Despite the all-new engine, Mercedes-AMG hasn’t replaced the outgoing car’s seven-speed AMG Speedshift MCT 7-speed gearbox though (a rare example of something carrying over from the old car). Rather, it’s upgraded it to significantly improve shift time and response.
Mercedes-AMG C 63: how to spot it
The Mercedes-AMG C 63 is, like most other AMG machines, rather standout. The trademark twin-powerdome bonnet is here, in between bespoke and broader front wings and a new front bumper with AMG grille. In case anyone doesn’t know AMG is synonymous with the V8 engine, new ‘V8 biturbo’ badges are fitted to the front wings.
At the rear, there’s again a new bumper that swallows four exhausts, while both saloon and estate get small wings on their bootlids.

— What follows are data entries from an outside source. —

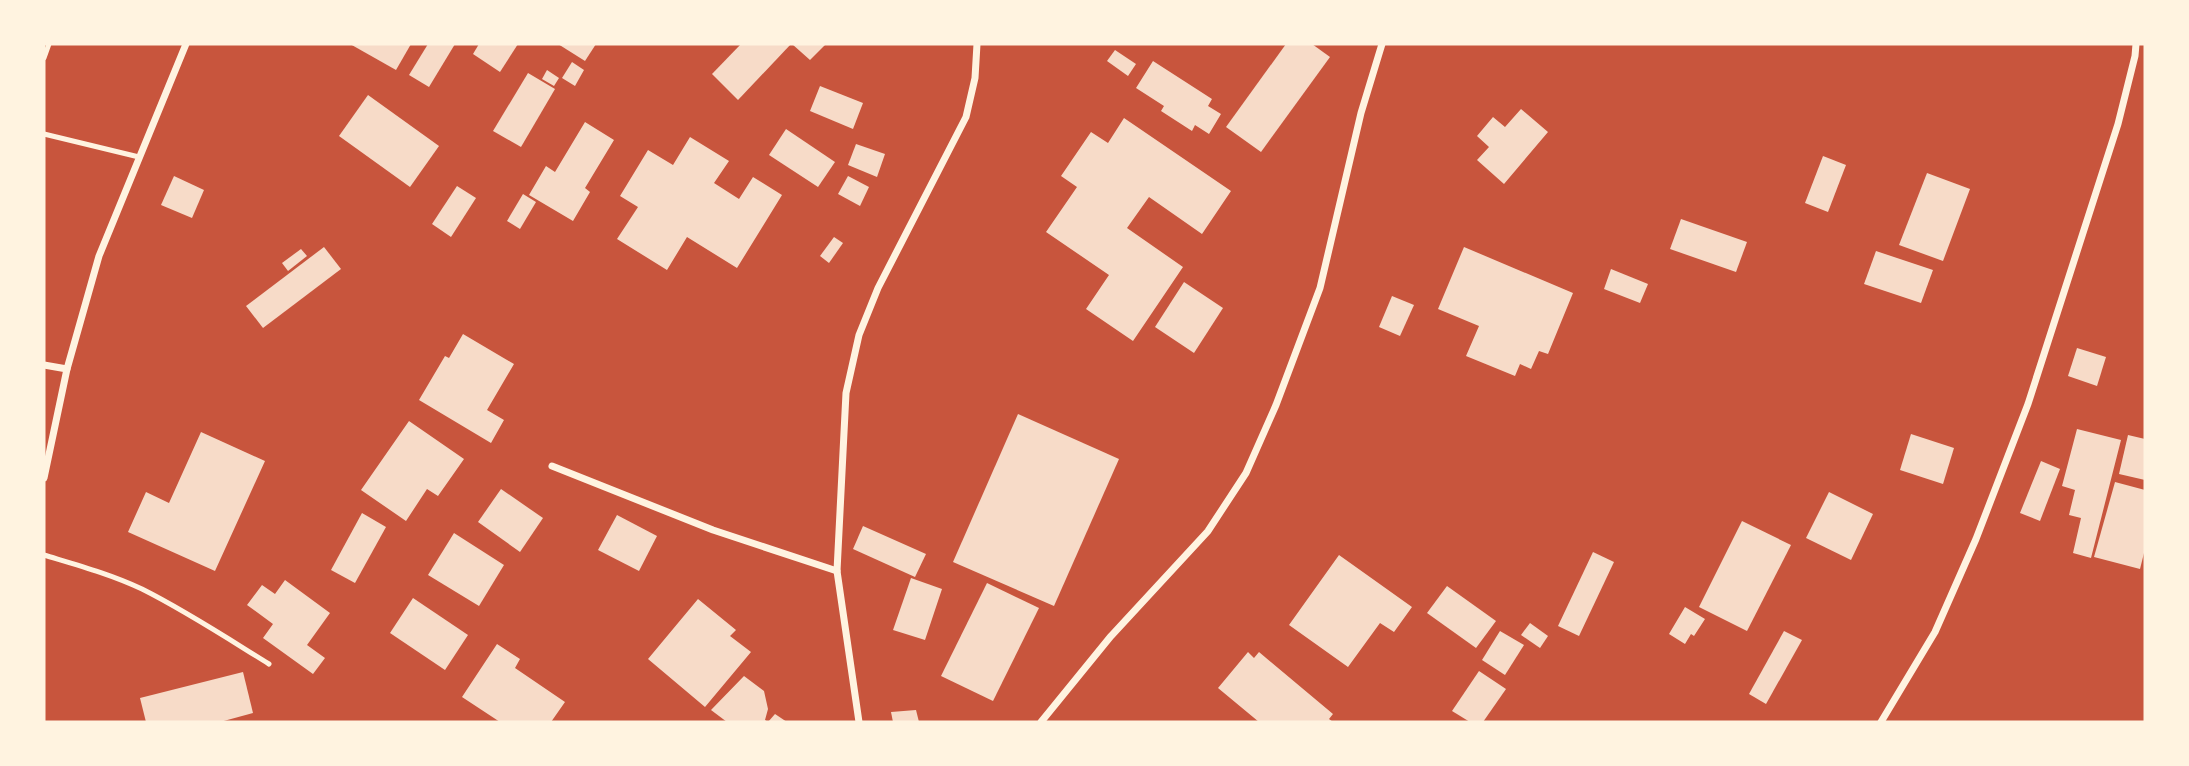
<svg xmlns="http://www.w3.org/2000/svg" width="2189" height="766" viewBox="0 0 2189 766" font-family="Raleway,sans-serif">
  <rect width="100%" height="100%" fill="#c8553d"/>
  <g fill="#f7dbc8">
    <polygon points="350,44 411,44 396,70"/>
    <polygon points="428,44 455,44 429,87 409,75"/>
    <polygon points="479,44 518,44 500,72 473,54"/>
    <polygon points="558,44 596,44 585,61"/>
    <polygon points="741,44 791,44 738,100 712,74"/>
    <polygon points="792,44 826,44 810,60"/>
    <polygon points="1286,44 1312,44 1330,57 1261,152 1226,127"/>
    <polygon points="1115,50 1136,64 1128,76 1107,61"/>
    <polygon points="1153,61 1212,99 1208,106 1221,114 1209,134 1195,125 1192,131 1161,111 1164,106 1136,88"/>
    <polygon points="572,62 584,70 575,86 562,78"/>
    <polygon points="547,70 559,78 554,86 542,79"/>
    <polygon points="528,73 555,89 521,147 493,131"/>
    <polygon points="820,86 863,103 853,129 810,111"/>
    <polygon points="368,95 439,146 410,187 339,136"/>
    <polygon points="1521,109 1548,132 1504,184 1477,160 1489,147 1477,136 1493,117 1505,127"/>
    <polygon points="1124,118 1231,191 1202,234 1149,197 1127,228 1183,267 1133,341 1086,309 1109,275 1046,232 1077,187 1061,176 1091,132 1108,143"/>
    <polygon points="585,122 614,140 585,188 590,192 573,221 529,195 546,166 555,172"/>
    <polygon points="786,129 835,162 818,187 769,155"/>
    <polygon points="690,137 729,161 714,183 739,199 753,177 782,195 737,268 687,237 667,270 617,239 638,207 620,196 648,150 673,165"/>
    <polygon points="856,144 885,154 877,177 848,165"/>
    <polygon points="1823,156 1846,165 1828,212 1805,203"/>
    <polygon points="1927,173 1970,189 1943,261 1899,245"/>
    <polygon points="174,176 204,190 192,218 161,205"/>
    <polygon points="848,176 869,187 860,206 838,194"/>
    <polygon points="457,186 476,198 451,237 432,224"/>
    <polygon points="523,194 536,202 520,229 507,221"/>
    <polygon points="1681,219 1747,242 1736,272 1670,249"/>
    <polygon points="834,237 843,243 829,263 820,256"/>
    <polygon points="324,247 341,269 263,328 246,306"/>
    <polygon points="1464,247 1573,293 1548,354 1539,351 1531,369 1520,364 1515,376 1466,356 1479,326 1438,309"/>
    <polygon points="301,249 307,256 288,271 282,263"/>
    <polygon points="1876,251 1933,270 1921,303 1864,284"/>
    <polygon points="1611,269 1648,284 1640,303 1604,289"/>
    <polygon points="1184,282 1223,308 1194,353 1155,327"/>
    <polygon points="1392,296 1414,305 1400,336 1379,327"/>
    <polygon points="463,334 514,364 487,410 504,420 491,443 419,400 445,356 449,358"/>
    <polygon points="2077,348 2106,357 2097,386 2068,376"/>
    <polygon points="1018,414 1119,459 1054,606 953,562"/>
    <polygon points="409,421 464,459 438,496 427,489 406,521 361,490"/>
    <polygon points="2077,429 2121,440 2091,558 2073,553 2081,518 2069,515 2075,490 2062,486"/>
    <polygon points="201,432 265,461 215,571 128,532 146,492 169,503"/>
    <polygon points="1911,434 1954,448 1943,484 1900,470"/>
    <polygon points="2128,435 2145,439 2145,480 2119,474"/>
    <polygon points="2041,461 2060,469 2040,521 2020,513"/>
    <polygon points="2115,482 2145,490 2145,549 2140,569 2094,557"/>
    <polygon points="501,489 543,518 520,552 478,522"/>
    <polygon points="1829,492 1873,514 1851,560 1806,538"/>
    <polygon points="362,513 386,527 355,583 331,570"/>
    <polygon points="617,515 657,536 639,571 598,550"/>
    <polygon points="1742,521 1791,545 1747,631 1699,607"/>
    <polygon points="863,526 926,554 915,577 853,549"/>
    <polygon points="454,533 504,565 479,606 428,575"/>
    <polygon points="1593,552 1614,562 1579,636 1558,626"/>
    <polygon points="1339,555 1412,607 1394,632 1380,623 1348,667 1289,625"/>
    <polygon points="911,578 942,589 925,640 893,630"/>
    <polygon points="285,580 330,613 307,645 325,658 313,674 263,638 273,624 247,605 262,585 275,594"/>
    <polygon points="987,583 1039,608 993,701 941,676"/>
    <polygon points="1447,586 1496,621 1476,648 1427,613"/>
    <polygon points="413,598 468,635 445,670 390,633"/>
    <polygon points="698,599 736,630 730,636 751,652 705,707 648,659"/>
    <polygon points="1685,607 1705,619 1694,636 1691,634 1685,644 1669,634"/>
    <polygon points="1530,623 1548,636 1540,648 1521,635"/>
    <polygon points="1500,631 1524,645 1505,675 1482,660"/>
    <polygon points="1784,631 1802,640 1766,704 1749,694"/>
    <polygon points="497,644 520,659 515,668 565,702 551,722 500,722 462,697"/>
    <polygon points="1248,652 1254,658 1259,652 1333,714 1329,719 1333,722 1259,722 1218,688"/>
    <polygon points="1479,671 1506,689 1483,722 1470,722 1452,711"/>
    <polygon points="243,672 253,713 220,722 146,722 140,698"/>
    <polygon points="744,676 764,691 768,709 765,720 768,722 727,722 711,710"/>
    <polygon points="916,710 919,722 893,722 891,712"/>
    <polygon points="775,714 787,722 768,722"/>
  </g>
  <g fill="none" stroke-linecap="round" stroke-linejoin="round">
    <g stroke="#fff3e0" stroke-width="5">
      <polyline points="44,58 49,44"/>
      <polyline points="44,134 139,157"/>
      <path d="M44 555C77 565 110 574 142 589 186 611 227 638 269 664"/>
    </g>
    <g stroke="#fff3e0" stroke-width="7">
      <polyline points="44,365 67,369"/>
      <polyline points="552,466 713,530 837,571"/>
      <polyline points="44,478 67,369 99,256 186,44"/>
      <polyline points="859,722 837,571 846,393 859,335 878,288 966,117 975,78 977,44"/>
      <polyline points="1041,722 1111,636 1208,531 1246,473 1276,405 1320,288 1361,113 1382,44"/>
      <polyline points="1881,722 1935,632 1976,539 2028,404 2118,124 2135,56 2136,44"/>
    </g>
  </g>
  <rect width="2189" height="766" fill="none" stroke="#fff3e0" stroke-width="91"/>
</svg>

Inside, it looks fantastic. AMG bucket seats look enveloping and the tiny AMG flat-bottom steering wheel is present. Dials are recalibrated and given an AMG makeover, while the dash gets both AMG badging and a bespoke IWC timepiece. No tiny AMG gearlever here though: instead, the Touchpad dominates, with AMG Ride Control, AMG performance exhaust and three-stage gearbox controls dotted around it.
Mercedes-AMG C 63: under the skin
The new C 63 is not all about the engine; the suspension is also bespoke. Four-link suspension is fitted at the front, with independent steering knuckles and a wider track (you probably guessed that from the bulging wheelarches…). The multilink rear is attached to independent mounts and has its negative camber increased.
Standard AMG Ride Control three-stage electronic dampers are fitted, boasting comfort at one end and track at the other. The car also has a bespoke electromechanical steering setup (no electric EPAS system here!).
Steering response is further improved, says Mercedes-AMG, by the new dynamic engine mounts. Similar to those first introduced by Porsche on the 911, they soften during normal use but quickly stiffen in dynamic situations, both sharpening steering and reducing unwanted shimmy through the drivetrain.
The regular Mercedes-AMG C 63 has a mechanical locking rear differential; the C 63 S upgrades this to an electronic locking diff.
UK prices and specs for the single most popular AMG model ever will be confirmed next month following the Mercedes-AMG C 63’s debut at the Paris Motor Show 2014. Mercedes-Benz UK says ordering will open in October and deliveries will begin in spring 2015.